- Your goal
Please give back the listing below word for word and drop any images.

- Source records
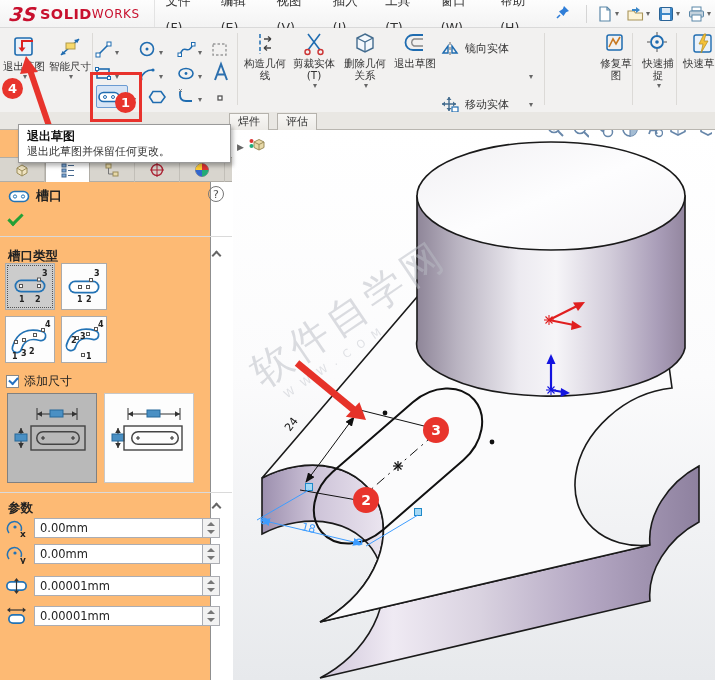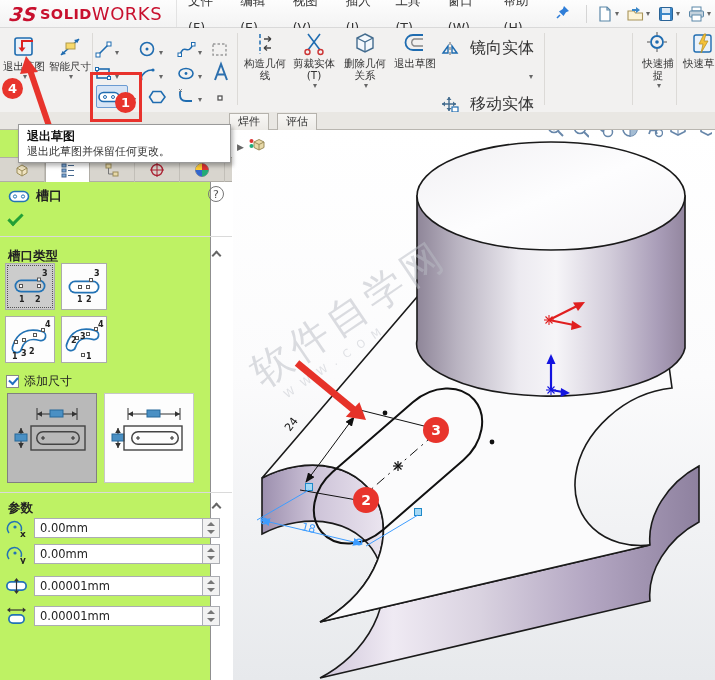--- a/index.html
+++ b/index.html
@@ -2,49 +2,49 @@
 <html><head>
 <meta charset="utf-8">
 <style>
   *{box-sizing:border-box;margin:0;padding:0}
   html,body{width:715px;height:680px;overflow:hidden;font-family:"DejaVu Sans","Liberation Sans",sans-serif;background:#fff}
   
   #menubar{position:absolute;left:0;top:0;width:715px;height:28px;background:linear-gradient(#fdfdfd,#f3f3f3);border-bottom:1px solid #d9d9d9;display:flex;align-items:center}
   #logo{display:flex;align-items:baseline;padding:0 14px 0 10px;border-right:1px solid #e3e3e3;height:100%;align-items:center}
   #logo .mark{color:#c8102e;font-weight:bold;font-style:italic;font-size:19px;transform:skewX(-8deg);display:inline-block;margin-right:3px}
   #logo .bold{color:#c8102e;font-weight:bold;font-size:14.5px;letter-spacing:.5px}
-  #logo .light{color:#c8102e;font-size:18px;letter-spacing:.5px}
+  #logo .light{color:#c8102e;font-size:12px;letter-spacing:.5px}
   .menu-item{font-size:12.5px;color:#333;padding:0 11px;line-height:27px;cursor:default}
   #pin{margin:0 10px}
   .mb-sep{width:1px;height:18px;background:#d5d5d5;margin:0 6px}
   .qbtn{display:flex;align-items:center;padding:0 4px}
   .drop::after{content:"▾";font-size:8px;color:#666;margin-left:2px}
   
   #ribbon{position:absolute;left:0;top:28px;width:715px;height:84px;background:#f2f1f0}
   .vsep{position:absolute;top:5px;height:72px;width:0;border-left:1px solid #dcdad7}
   .rb-big{position:absolute;top:3px;height:77px;display:flex;flex-direction:column;align-items:center;border:1px solid transparent}
   .rb-big .lbl{font-size:10.5px;line-height:12px;color:#333;text-align:center;width:44px}
   .rb-mid{position:absolute;top:3px;display:flex;flex-direction:column;align-items:center}
   .rb-mid .lbl{font-size:10.5px;line-height:12px;color:#333;text-align:center}
   .cell{position:absolute;width:36px;height:23px;display:flex;align-items:center}
   .cell.sel{background:#d6e4f5;border:1px solid #6b9bd2;border-radius:2px}
   .stackrow{position:absolute;left:440px;display:flex;align-items:center;height:24px}
-  .stackrow .lbl{font-size:16px;color:#333;margin-left:10px;white-space:nowrap}
+  .stackrow .lbl{font-size:11px;color:#333;margin-left:5px;white-space:nowrap}
   
   .redbox{position:absolute;left:90px;top:72px;width:52px;height:50px;border:3px solid #e8322c;z-index:40;pointer-events:none}
   .badge{position:absolute;width:21px;height:21px;border-radius:50%;background:#e8342c;color:#fff;font-size:13px;font-weight:bold;display:flex;align-items:center;justify-content:center;z-index:41;pointer-events:none}
   
   #cmdtabs{position:absolute;left:0;top:112px;width:715px;height:18px;background:#e9e7e3;border-bottom:1px solid #b9b6b0}
   .ctab{position:absolute;top:1px;height:17px;line-height:16px;font-size:11px;color:#333;padding:0 8px;background:linear-gradient(#f8f7f5,#eceae6);border:1px solid #b5b2ac;border-bottom:none}
   
   #tooltip{position:absolute;left:18px;top:124px;width:213px;height:39px;background:#fff;border:1px solid #9a9a9a;box-shadow:2px 3px 4px rgba(0,0,0,.28);z-index:60;padding:3px 8px}
   #tooltip .tt-title{font-size:12px;font-weight:bold;color:#111;line-height:16px}
   #tooltip .tt-desc{font-size:11px;color:#333;line-height:15px}
   
-  #pm{position:absolute;left:0;top:130px;width:211px;height:550px;background:#bef264;border-right:1px solid #8f8f8f}
+  #pm{position:absolute;left:0;top:130px;width:211px;height:550px;background:#fdba74;border-right:1px solid #8f8f8f}
   #pm-tabs{position:absolute;left:0;top:27px;width:232px;height:25px;background:#d8d5ce;border-top:1px solid #b0ada6;border-bottom:1px solid #b0ada6;display:flex}
   .ptab{width:45px;height:24px;display:flex;align-items:center;justify-content:center;border-right:1px solid #c2bfb8}
   .ptab.active{background:#fff;border-right:1px solid #b0ada6;border-left:1px solid #b0ada6}
   #pm-hd{position:absolute;left:8px;top:57px;display:flex;align-items:center}
   #pm-hd .t{font-size:13px;font-weight:bold;color:#222;margin-left:6px}
   .help{position:absolute;left:208px;top:56px;width:16px;height:16px;border:1px solid #777;border-radius:50%;color:#555;font-size:11px;display:flex;align-items:center;justify-content:center}
   .help::after{content:"?"}
   .okcheck{position:absolute;left:8px;top:84px;width:15px;height:8px;border-left:3px solid #23a036;border-bottom:3px solid #23a036;transform:rotate(-45deg)}
   .hr{position:absolute;left:0;width:232px;border-top:1px solid #dadada}
   .sec-hd{position:absolute;left:8px;width:216px;font-size:12.5px;font-weight:bold;color:#222}
@@ -276,20 +276,27 @@
     <svg width="20" height="18">
         <path d="M9 2 V16 M2 9 H16" stroke="#456d8f" stroke-width="1.4"></path>
         <path d="M9 2 l-2.5 3 h5 z M9 16 l-2.5 -3 h5 z M2 9 l3 -2.5 v5 z M16 9 l-3 -2.5 v5 z" fill="#456d8f"></path>
         <rect x="12" y="12" width="6" height="5" fill="#fff" stroke="#1f6cb0" stroke-width="1.2"></rect>
       </svg>
     <span class="lbl">移动实体</span>
   </div>
   <span class="drop" style="position:absolute;left:527px;top:36px"></span>
   <span class="drop" style="position:absolute;left:527px;top:64px"></span>
 
+  <div class="rb-mid" style="left:596px;width:40px">
+    <svg width="24" height="26">
+        <rect x="3" y="4" width="15" height="15" rx="2" fill="none" stroke="#1f6cb0" stroke-width="1.5"></rect>
+        <path d="M5 16 L9 8 L12 13 L16 6" fill="none" stroke="#c87820" stroke-width="1.6"></path>
+      </svg>
+    <span class="lbl">修复草图</span>
+  </div>
   <div class="rb-mid drop" style="left:638px;width:40px">
     <svg width="24" height="26">
         <circle cx="11" cy="11" r="6" fill="none" stroke="#1f6cb0" stroke-width="1.8"></circle>
         <circle cx="11" cy="11" r="1.8" fill="#1f6cb0"></circle>
         <line x1="11" y1="1" x2="11" y2="4" stroke="#555"></line>
         <line x1="11" y1="18" x2="11" y2="21" stroke="#555"></line>
         <line x1="1" y1="11" x2="4" y2="11" stroke="#555"></line>
         <line x1="18" y1="11" x2="21" y2="11" stroke="#555"></line>
       </svg>
     <span class="lbl">快速捕捉</span>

- Response
--- a/index.html
+++ b/index.html
@@ -2,49 +2,49 @@
 <html><head>
 <meta charset="utf-8">
 <style>
   *{box-sizing:border-box;margin:0;padding:0}
   html,body{width:715px;height:680px;overflow:hidden;font-family:"DejaVu Sans","Liberation Sans",sans-serif;background:#fff}
   
   #menubar{position:absolute;left:0;top:0;width:715px;height:28px;background:linear-gradient(#fdfdfd,#f3f3f3);border-bottom:1px solid #d9d9d9;display:flex;align-items:center}
   #logo{display:flex;align-items:baseline;padding:0 14px 0 10px;border-right:1px solid #e3e3e3;height:100%;align-items:center}
   #logo .mark{color:#c8102e;font-weight:bold;font-style:italic;font-size:19px;transform:skewX(-8deg);display:inline-block;margin-right:3px}
   #logo .bold{color:#c8102e;font-weight:bold;font-size:14.5px;letter-spacing:.5px}
-  #logo .light{color:#c8102e;font-size:18px;letter-spacing:.5px}
+  #logo .light{color:#c8102e;font-size:12px;letter-spacing:.5px}
   .menu-item{font-size:12.5px;color:#333;padding:0 11px;line-height:27px;cursor:default}
   #pin{margin:0 10px}
   .mb-sep{width:1px;height:18px;background:#d5d5d5;margin:0 6px}
   .qbtn{display:flex;align-items:center;padding:0 4px}
   .drop::after{content:"▾";font-size:8px;color:#666;margin-left:2px}
   
   #ribbon{position:absolute;left:0;top:28px;width:715px;height:84px;background:#f2f1f0}
   .vsep{position:absolute;top:5px;height:72px;width:0;border-left:1px solid #dcdad7}
   .rb-big{position:absolute;top:3px;height:77px;display:flex;flex-direction:column;align-items:center;border:1px solid transparent}
   .rb-big .lbl{font-size:10.5px;line-height:12px;color:#333;text-align:center;width:44px}
   .rb-mid{position:absolute;top:3px;display:flex;flex-direction:column;align-items:center}
   .rb-mid .lbl{font-size:10.5px;line-height:12px;color:#333;text-align:center}
   .cell{position:absolute;width:36px;height:23px;display:flex;align-items:center}
   .cell.sel{background:#d6e4f5;border:1px solid #6b9bd2;border-radius:2px}
   .stackrow{position:absolute;left:440px;display:flex;align-items:center;height:24px}
-  .stackrow .lbl{font-size:16px;color:#333;margin-left:10px;white-space:nowrap}
+  .stackrow .lbl{font-size:11px;color:#333;margin-left:5px;white-space:nowrap}
   
   .redbox{position:absolute;left:90px;top:72px;width:52px;height:50px;border:3px solid #e8322c;z-index:40;pointer-events:none}
   .badge{position:absolute;width:21px;height:21px;border-radius:50%;background:#e8342c;color:#fff;font-size:13px;font-weight:bold;display:flex;align-items:center;justify-content:center;z-index:41;pointer-events:none}
   
   #cmdtabs{position:absolute;left:0;top:112px;width:715px;height:18px;background:#e9e7e3;border-bottom:1px solid #b9b6b0}
   .ctab{position:absolute;top:1px;height:17px;line-height:16px;font-size:11px;color:#333;padding:0 8px;background:linear-gradient(#f8f7f5,#eceae6);border:1px solid #b5b2ac;border-bottom:none}
   
   #tooltip{position:absolute;left:18px;top:124px;width:213px;height:39px;background:#fff;border:1px solid #9a9a9a;box-shadow:2px 3px 4px rgba(0,0,0,.28);z-index:60;padding:3px 8px}
   #tooltip .tt-title{font-size:12px;font-weight:bold;color:#111;line-height:16px}
   #tooltip .tt-desc{font-size:11px;color:#333;line-height:15px}
   
-  #pm{position:absolute;left:0;top:130px;width:211px;height:550px;background:#bef264;border-right:1px solid #8f8f8f}
+  #pm{position:absolute;left:0;top:130px;width:211px;height:550px;background:#fdba74;border-right:1px solid #8f8f8f}
   #pm-tabs{position:absolute;left:0;top:27px;width:232px;height:25px;background:#d8d5ce;border-top:1px solid #b0ada6;border-bottom:1px solid #b0ada6;display:flex}
   .ptab{width:45px;height:24px;display:flex;align-items:center;justify-content:center;border-right:1px solid #c2bfb8}
   .ptab.active{background:#fff;border-right:1px solid #b0ada6;border-left:1px solid #b0ada6}
   #pm-hd{position:absolute;left:8px;top:57px;display:flex;align-items:center}
   #pm-hd .t{font-size:13px;font-weight:bold;color:#222;margin-left:6px}
   .help{position:absolute;left:208px;top:56px;width:16px;height:16px;border:1px solid #777;border-radius:50%;color:#555;font-size:11px;display:flex;align-items:center;justify-content:center}
   .help::after{content:"?"}
   .okcheck{position:absolute;left:8px;top:84px;width:15px;height:8px;border-left:3px solid #23a036;border-bottom:3px solid #23a036;transform:rotate(-45deg)}
   .hr{position:absolute;left:0;width:232px;border-top:1px solid #dadada}
   .sec-hd{position:absolute;left:8px;width:216px;font-size:12.5px;font-weight:bold;color:#222}
@@ -276,20 +276,27 @@
     <svg width="20" height="18">
         <path d="M9 2 V16 M2 9 H16" stroke="#456d8f" stroke-width="1.4"></path>
         <path d="M9 2 l-2.5 3 h5 z M9 16 l-2.5 -3 h5 z M2 9 l3 -2.5 v5 z M16 9 l-3 -2.5 v5 z" fill="#456d8f"></path>
         <rect x="12" y="12" width="6" height="5" fill="#fff" stroke="#1f6cb0" stroke-width="1.2"></rect>
       </svg>
     <span class="lbl">移动实体</span>
   </div>
   <span class="drop" style="position:absolute;left:527px;top:36px"></span>
   <span class="drop" style="position:absolute;left:527px;top:64px"></span>
 
+  <div class="rb-mid" style="left:596px;width:40px">
+    <svg width="24" height="26">
+        <rect x="3" y="4" width="15" height="15" rx="2" fill="none" stroke="#1f6cb0" stroke-width="1.5"></rect>
+        <path d="M5 16 L9 8 L12 13 L16 6" fill="none" stroke="#c87820" stroke-width="1.6"></path>
+      </svg>
+    <span class="lbl">修复草图</span>
+  </div>
   <div class="rb-mid drop" style="left:638px;width:40px">
     <svg width="24" height="26">
         <circle cx="11" cy="11" r="6" fill="none" stroke="#1f6cb0" stroke-width="1.8"></circle>
         <circle cx="11" cy="11" r="1.8" fill="#1f6cb0"></circle>
         <line x1="11" y1="1" x2="11" y2="4" stroke="#555"></line>
         <line x1="11" y1="18" x2="11" y2="21" stroke="#555"></line>
         <line x1="1" y1="11" x2="4" y2="11" stroke="#555"></line>
         <line x1="18" y1="11" x2="21" y2="11" stroke="#555"></line>
       </svg>
     <span class="lbl">快速捕捉</span>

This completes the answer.